Sir,—J. D. Bourchier's career, as outlined in your notice of his biography,, was so remarkable an instance of how, in an ill-chosen profession, a man of
great ability may be looked upon as incompetent that some further recollections of his experiences at Eton may perhaps be of interest to your readers. He and I were assistant masters there at the same time, and as we were both rather out of sympathy with the orthodoxies of the place, I saw a good deal of him for several years.
It must be admitted that he was not successful as a teacher, even less so than the majority of us.
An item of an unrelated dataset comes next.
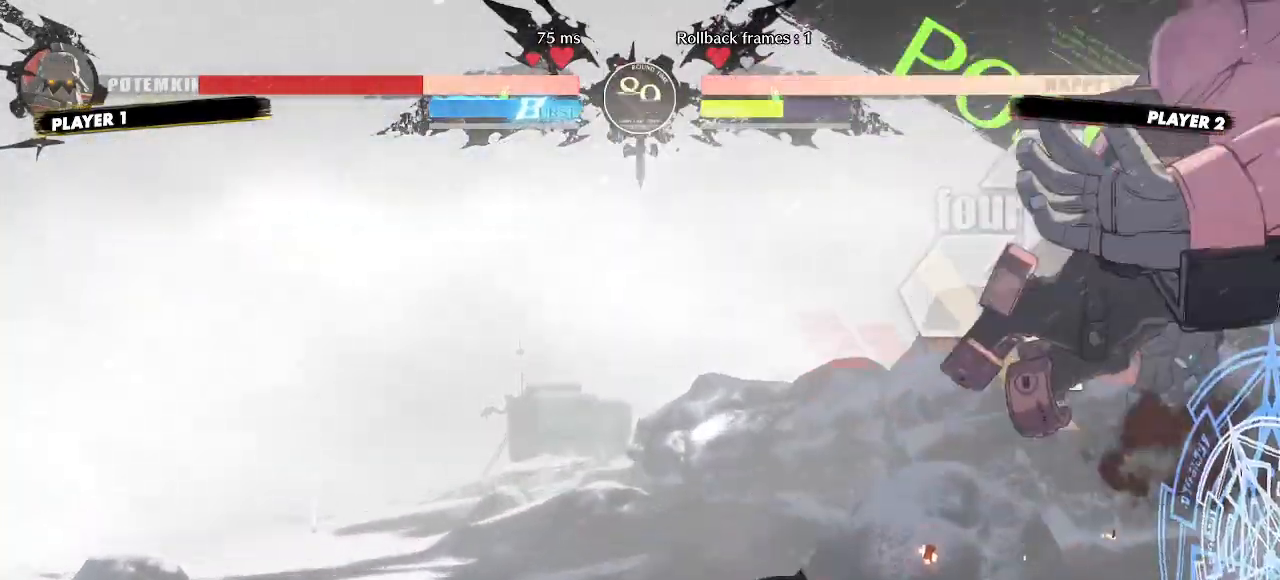
{"buttons": [], "events": [[250, "DPAD_RIGHT", "down"], [400, "DPAD_RIGHT", "up"]]}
Everybody liked him; and some of the senior masters, especially E. C. Austen Leigh, tried to acclimatize him, so to speak, and to induct him, alien and neophyte that he was, into the Eton ritual. But he was constitutionally incapable of being so guided. In the first place, he was extremely unpunctual, and was often so late in his rush to "early school" that by the time he arrived at his class-room the boys had taken what was called "a run," the tradition being that after fifteen minutes' waiting they were entitled to decamp. It might have gone hard with him but for the fact that the Headmaster, Dr. Hornby, was not so punctual himself as to be likely to find fault, on that score, with an erring assistant. Nor was this failing on Bourchier's part confined to his school duties. Once, having arrived very late at a dinner partly he gave, to the amusement of the other guests, the rather strange excuse that he 'had fallen over a sheep"—how or where was not stated.
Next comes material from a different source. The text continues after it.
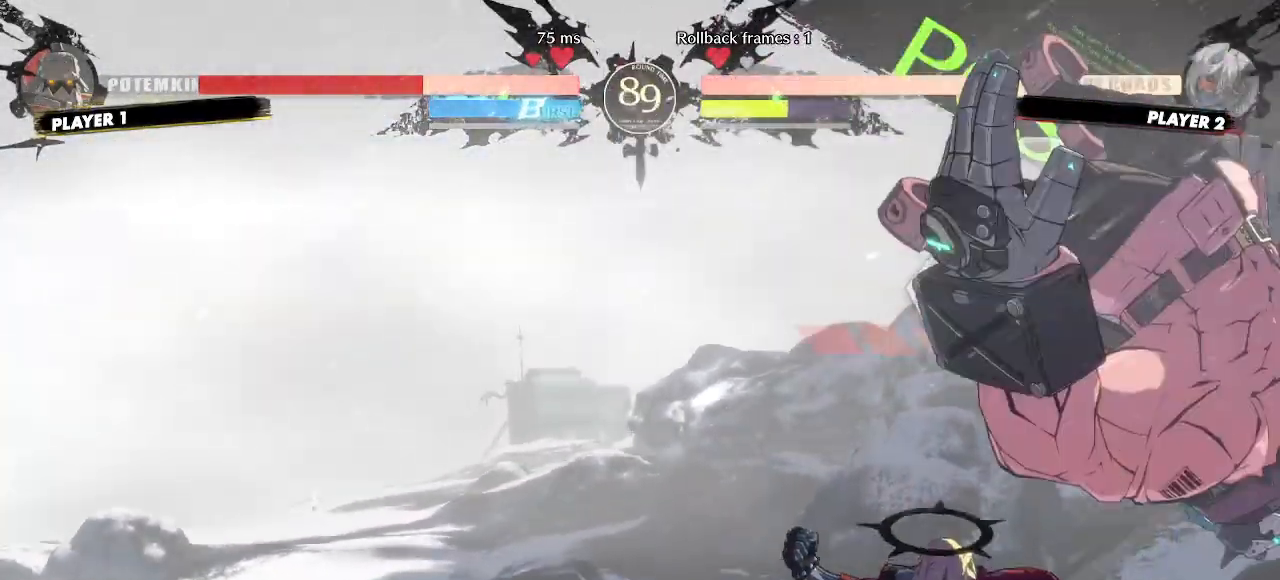
{"buttons": [], "events": [[33, "DPAD_DOWN", "down"], [117, "DPAD_RIGHT", "down"], [150, "DPAD_DOWN", "up"], [167, "P", "down"], [233, "DPAD_RIGHT", "up"], [233, "P", "up"], [417, "HS", "down"], [467, "HS", "up"]]}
With the boys Bourchier was on pleasant and genial terms, if not exactly a disciplinarian. He once told me that in the course of a history lesson he had purposely amused them by addressing to Mr. Arthur Bourchier, then an Eton boy in his Division, a leading question to which the answer (correctly. given) was "Cardinal Bourchier." Thus was exhibited a trio of Bourchiers which gave general satisfaction. But, pleasant and talented as Bourchier was, a good scholar and a fine musician, he was regarded, not without reason, as by no means fitted for his post, and his increasing deafness even at that date was adding to his difficulties. It was said, indeed, that, with his liking for outdoor life, he was a little ashamed of his pedagogic profession, and that when he returned to Ireland in the holidays, and was asked what had been the cause of his absence he would say that he "had been spending a few weeks in the neighbourhood of Windsor."
I saw Bourchier now and then in later years, during his visits to London from the East, and he told me, with amusement, that from an Eton master he had become the friend and associate of kings, with one of whom he had become quite "chummy" in private, though he had to conform to the usual ceremonies before the eyes of the Court. To a friend who asked him how he was able in spite of his deafness, to act as The Times correspondent, he replied that, as everything you hear in the Balkan countries is a lie, his infirmity had been a help rather than a hindrance to his work, and had saved him from transmitting false reports to Printing House-square. Here is a principle which might be worth the consideration of Governments as well as of editors. Diplomacy may yet be found to be peculiarly the function of the deaf.
Bourchier at Eton was "a fish out of water"; but it was a defect less of character than of environment, and so, with a prosperous change of scene, the wrong man in the wrong place emerged as the right man in the right one.